Regression - using labels to predict a **continuous** output

### Types of regression
- Linear regression: **zz** linear relation ($y = mx + b$)
- Polynomial regression: curved relation ($y = mx_2 + b$)
- Multiple Linear Regression: more than one feature/independent variable ($y = w_1x_1 + w_2x_2 + b$)

### Feature Vector

Given you have $n$ features, here is one sample in the data set, where $i$ is the index of the sample:

$x^{(i)} = [x_{(1)}^{(i)}, x_{(2)}^{(i)}, x_{(3)}^{(i)}, ..., x_{(n)}^{(i)}] $

Make a design feature vector by adding a 1 to the begining of the vector to account for the bias b:

$x^{(i)} = [1^{(i)}, x_{(1)}^{(i)}, x_{(2)}^{(i)}, x_{(3)}^{(i)}, ..., x_{(n)}] $ 

Now create a weight vector that is size $n + 1$:

$w = [w_{(1)}, w_{(2)}]$

### Hypothesis 

Your prediction or hypothesis is $h(x;w) = w_T \cdot x_{i}$

$w_T$ is the transposed weight matrix and $x_{i}$ is the feature vector at $i$:

$h(x;w) = [w_{(1)}, w_{(2)}, ...,  w_{(n+1)}] \cdot \begin{pmatrix} \\1^{(i)} \\x_{(1)}^{(i)} \\... \\x_{(n)}^{(i)}\end{pmatrix}$

which would yield:

$h(x;w) = w_{(1)}(1)^{(i)} + w_{(2)}x_{(1)}^{(i)} + ... + w_{(n+1)}x_{(n)}^{(i)} $


Since $w_{(1)}(1)^{(i)}$ is the same as $w_{(1)}$ we can just call that $b$ or the bias.


### Measuring our Regression
We can use Mean Squared Error to see how good our prediction is compared to the actual data.

We create a **cost/loss** function:

$J(w) = \frac{1}{2} \sum_{i=1}^{m} (h(x^i;w) - y^i)^2$


where $i$ is the index of the training sample, $m$ is the number of samples, $y$ is the label, and $x$ is the feature vector, and $h(x^i;w)$ is the prediction.

# Gradient Descent

We are incrementally changing the vector $w_{j+1}$'s values to minimize the cost function ($J(w)$).
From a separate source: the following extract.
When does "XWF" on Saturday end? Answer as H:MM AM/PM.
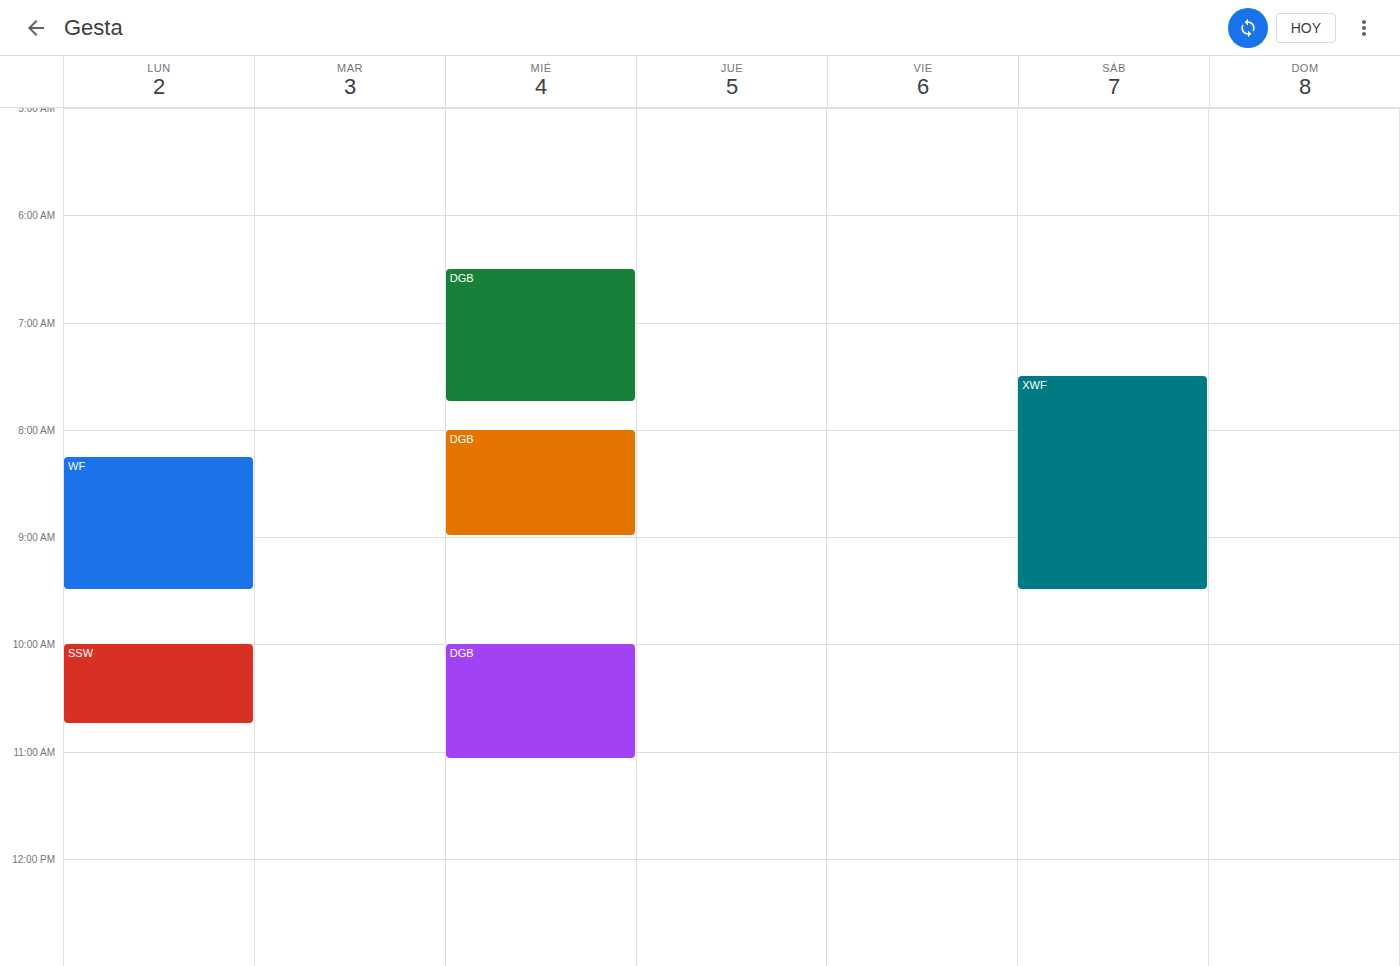
9:30 AM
We do this by taking the derrivitive of the cost fucntion $\nabla J(w)$, scaling it by a learning rate ($\alpha$) and subtracting the obtained value from the current $w_{j}$.

## Batch Gradient Descent Algorithm
- Goes over entire dataset each iteration and calculates gradient.
- Upside: Slow
- Downside: Converges

**Until Convergence:**
- $w_{j} := w_{j} - \alpha (\frac{1}{m} \sum_{i=1}^{m} (h(x^i;w) - y^i) x^{(i)}) $

## Stochsatic Gradient Descent
- Chooses random sample each iteration.
- Upside: Faster
- Downside: Never fully converges

**Until Convergence:**
- for i = 1 to m
    - Choose random x-y sample
    - $w_{j} := w_{j} - \alpha (h(x^i;w) - y^i) x^{(i)} $

# Normal Equations

- Directly computes the parameters of a model that minimizes the Sum
of the squared difference between the actual term and the predicted
term
- Can only be used for linear regression
- Assumes the $X$ is a feature matrix that includes the bias term

$W = (X^{T}X)^-1 \cdot (X^{T}y)$ 

In [None]:
import pandas as pd
import matplotlib.pyplot as plt
import numpy as np
import argparse

data =  pd.read_csv('lreg.csv')

x = np.insert(np.array(data['studytime']).reshape(len(data['studytime']), 1), 0, 1, axis=1)
y = np.array(data['score']).reshape(len(data['score']), 1)
w = np.ones(2).reshape(2,1)
m =len(data['studytime'])
epochs = 1000
alpha = .001

loss = []

for epoch in range(epochs):
    for i in range(m):
        index = np.random.randint(m)
        for j in range(len(w)):
            w[j] = (w[j] - alpha * (np.dot(w.T, x[index]) - y[index]) * x[index][j])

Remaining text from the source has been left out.